Анализ художественного произведения. Стиль и внутренняя форма - читать онлайн бесплатно ознакомительный отрывок
Интервал:
Закладка:
Обратиться к классике начала советских времен и увидеть в индивидуальном стиле молодого поэта стиль драматичной эпохи – задача и сложная, и необычайно важная. Сегодня многие реалии ушли в прошлое, так что анализ поэтического произведения потребует от нас обращения к этим реалиям. Сегодняшние бабушки, вспомнив, как учили ниже приводимые нами строки в школе и плакали, может быть, снова всплакнут. Ведь что бы ни происходило вокруг, смерть девочки, ребенка не может не вызывать сострадания, ибо в натуре русского человека, по Ф.М. Достоевскому, есть «ненасытимое сострадание», и еще потому, что «сострадание сильнее страдания», как сказал ученик Ф.М. Достоевского немец Ф. Ницше.

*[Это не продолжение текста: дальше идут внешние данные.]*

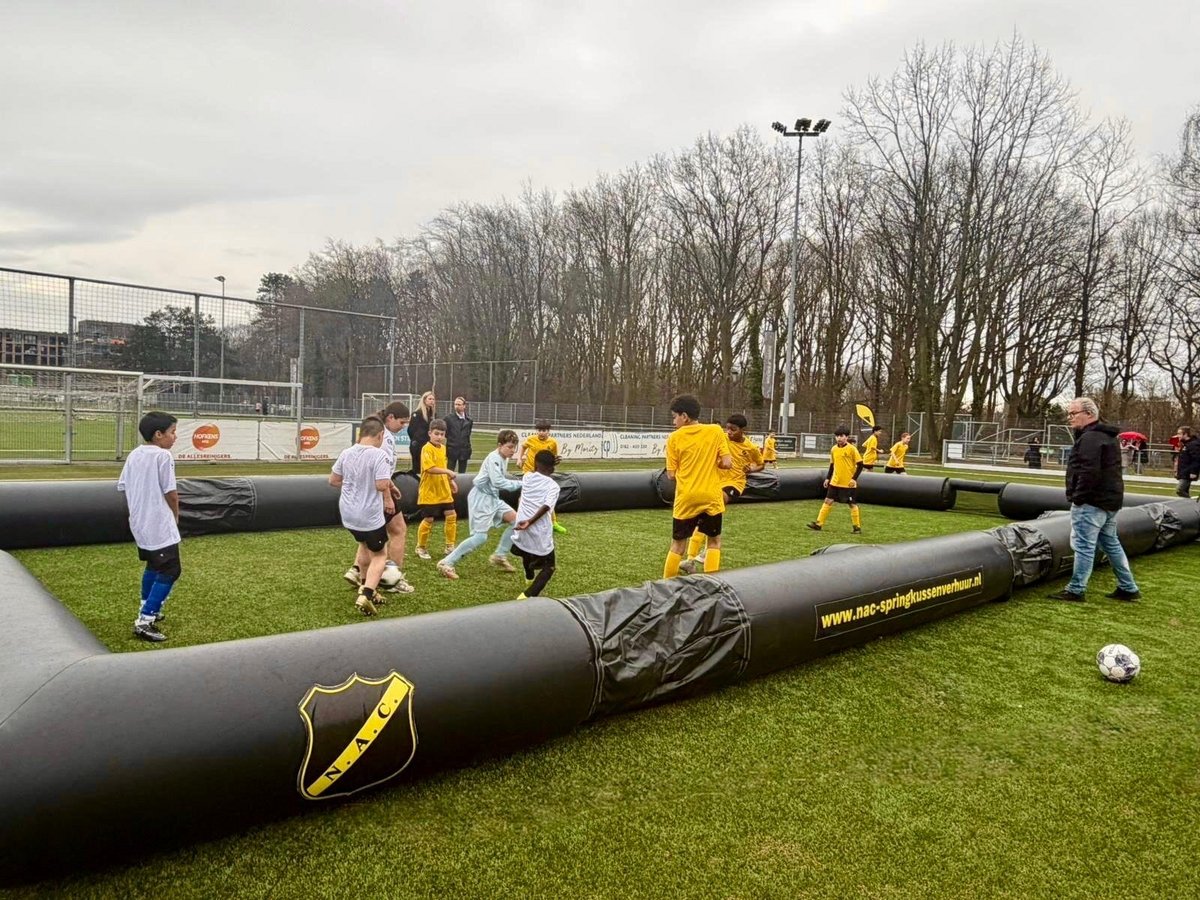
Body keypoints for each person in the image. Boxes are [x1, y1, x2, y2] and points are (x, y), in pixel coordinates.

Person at [1047, 397, 1140, 603]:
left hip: (1092, 502)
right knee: (1110, 543)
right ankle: (1128, 586)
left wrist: (1078, 497)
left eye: (1073, 413)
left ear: (1089, 414)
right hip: (1110, 500)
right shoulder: (1107, 437)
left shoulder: (1090, 439)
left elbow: (1088, 471)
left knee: (1084, 546)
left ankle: (1076, 589)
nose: (1069, 418)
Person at [118, 411, 182, 643]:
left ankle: (148, 607)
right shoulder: (163, 457)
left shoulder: (134, 454)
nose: (175, 437)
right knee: (171, 569)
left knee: (154, 565)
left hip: (139, 522)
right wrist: (175, 516)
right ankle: (145, 621)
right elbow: (171, 493)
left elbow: (124, 486)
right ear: (158, 435)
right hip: (158, 524)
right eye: (172, 432)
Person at [343, 403, 414, 594]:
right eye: (402, 422)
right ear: (390, 418)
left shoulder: (372, 436)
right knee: (398, 530)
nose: (403, 426)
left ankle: (357, 569)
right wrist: (387, 496)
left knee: (368, 536)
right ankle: (392, 579)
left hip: (362, 497)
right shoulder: (383, 437)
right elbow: (379, 472)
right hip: (376, 495)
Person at [680, 413, 763, 574]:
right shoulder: (721, 438)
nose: (729, 432)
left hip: (734, 484)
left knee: (712, 507)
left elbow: (761, 465)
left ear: (743, 430)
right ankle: (691, 559)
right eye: (727, 428)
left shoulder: (751, 448)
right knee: (703, 515)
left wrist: (751, 469)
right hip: (715, 482)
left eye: (733, 429)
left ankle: (705, 552)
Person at [436, 430, 524, 580]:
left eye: (514, 447)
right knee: (480, 537)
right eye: (509, 447)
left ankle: (499, 555)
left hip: (492, 498)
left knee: (517, 521)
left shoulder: (504, 458)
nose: (512, 451)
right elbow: (498, 482)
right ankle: (446, 563)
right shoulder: (494, 458)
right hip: (481, 498)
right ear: (499, 445)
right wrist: (522, 483)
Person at [329, 417, 395, 616]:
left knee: (365, 546)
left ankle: (366, 585)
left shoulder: (347, 452)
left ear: (361, 434)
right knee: (380, 554)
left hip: (348, 514)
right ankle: (366, 595)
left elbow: (333, 480)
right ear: (381, 435)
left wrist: (354, 484)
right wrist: (388, 490)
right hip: (368, 515)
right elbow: (381, 485)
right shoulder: (379, 455)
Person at [662, 394, 733, 578]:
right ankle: (713, 585)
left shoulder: (674, 438)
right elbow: (727, 463)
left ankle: (667, 585)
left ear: (684, 416)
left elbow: (670, 475)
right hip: (711, 496)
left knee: (677, 545)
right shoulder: (716, 431)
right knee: (714, 541)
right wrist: (711, 463)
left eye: (674, 417)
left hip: (686, 497)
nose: (673, 422)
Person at [512, 450, 562, 599]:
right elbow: (546, 506)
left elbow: (537, 471)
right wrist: (530, 522)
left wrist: (526, 521)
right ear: (552, 468)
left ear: (535, 464)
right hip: (538, 529)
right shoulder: (553, 486)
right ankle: (527, 595)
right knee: (550, 567)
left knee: (526, 550)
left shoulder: (527, 477)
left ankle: (528, 575)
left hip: (520, 525)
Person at [806, 424, 864, 534]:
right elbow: (832, 465)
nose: (839, 438)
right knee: (827, 501)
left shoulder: (852, 449)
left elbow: (860, 465)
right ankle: (818, 524)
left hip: (848, 484)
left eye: (842, 436)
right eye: (837, 436)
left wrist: (854, 479)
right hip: (835, 482)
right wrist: (828, 478)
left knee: (852, 504)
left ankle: (857, 527)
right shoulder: (833, 449)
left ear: (846, 437)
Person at [414, 418, 458, 560]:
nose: (439, 437)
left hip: (443, 489)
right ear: (429, 433)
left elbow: (442, 466)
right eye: (436, 434)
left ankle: (450, 545)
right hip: (430, 490)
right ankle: (421, 547)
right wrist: (448, 472)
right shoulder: (426, 448)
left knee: (451, 515)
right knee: (429, 519)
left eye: (442, 434)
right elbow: (430, 468)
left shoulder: (443, 448)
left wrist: (450, 481)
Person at [519, 420, 568, 534]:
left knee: (548, 497)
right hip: (529, 472)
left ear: (548, 431)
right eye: (539, 430)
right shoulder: (531, 439)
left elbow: (553, 457)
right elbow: (523, 447)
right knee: (525, 495)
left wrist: (555, 463)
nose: (541, 433)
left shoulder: (552, 443)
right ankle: (521, 518)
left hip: (543, 473)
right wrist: (519, 458)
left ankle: (553, 522)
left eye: (544, 430)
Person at [406, 391, 437, 476]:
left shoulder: (433, 415)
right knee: (418, 470)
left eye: (433, 399)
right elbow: (410, 430)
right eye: (430, 399)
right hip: (418, 446)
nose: (432, 401)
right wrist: (417, 440)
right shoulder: (417, 414)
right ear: (424, 400)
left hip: (429, 446)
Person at [445, 396, 474, 474]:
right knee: (449, 471)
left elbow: (468, 434)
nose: (457, 406)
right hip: (452, 449)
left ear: (464, 406)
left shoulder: (469, 420)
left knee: (462, 473)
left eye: (459, 404)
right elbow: (446, 433)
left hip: (464, 450)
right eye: (455, 404)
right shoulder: (448, 418)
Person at [1176, 426, 1200, 498]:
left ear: (1185, 434)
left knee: (1180, 490)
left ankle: (1191, 503)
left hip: (1188, 472)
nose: (1178, 436)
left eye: (1179, 434)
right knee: (1185, 491)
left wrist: (1193, 472)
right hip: (1184, 471)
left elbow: (1197, 459)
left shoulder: (1193, 445)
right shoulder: (1185, 444)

Поэма Эдуарда Багрицкого «Смерть пионерки» (1932) может быть прочитана как газетная хроника о трагическом случае, но для поэта было важно другое: утверждение нового представления о мире и мирозданье, трагическое преодоление устоявшегося и привычного в жизни. Утверждение этого нового происходит, может показаться, через конфликт веры в Бога и веры в собственные силы. Это самый внешний план, поскольку стихотворение открывается пейзажем, а не важными для разрешения названного конфликта событиями:
Грозою освеженный,
Подрагивает лист.
Ах, пеночки зеленой
Двухоборотный свист!
В этом пейзаже образ грозы (выше мы показали, какими значениями он может быть наполнен в прозе нового времени), освеженной ею весенней листвы и птичьего свиста создает впечатление начала жизни, утра жизни. Пересказ стихотворения – дело неблагодарное, поэтому мы и обращаем внимание не только на детали этого пейзажа, но и на особенности синтаксиса в этом четверостишии, состоящем из двух предложений. Первое, при всей лаконичности, – простое и двусоставное, второе – восклицательное, передающее чей-то восторг перед очарованием свиста пеночки. И междометие «Ах» это выдает. Четверостишие может быть названо некой увертюрой, предваряющей раскрытие основного содержания поэмы, в ней должна содержаться и доминантная тема произведения, вот почему эти четыре строки важны для постижения внутренней формы целого. Дальнейшее деление на строфы будет весьма специфичным: при наличии перекрестной рифмы и «внутренней» организации текста катренами, он разделен «на сцены».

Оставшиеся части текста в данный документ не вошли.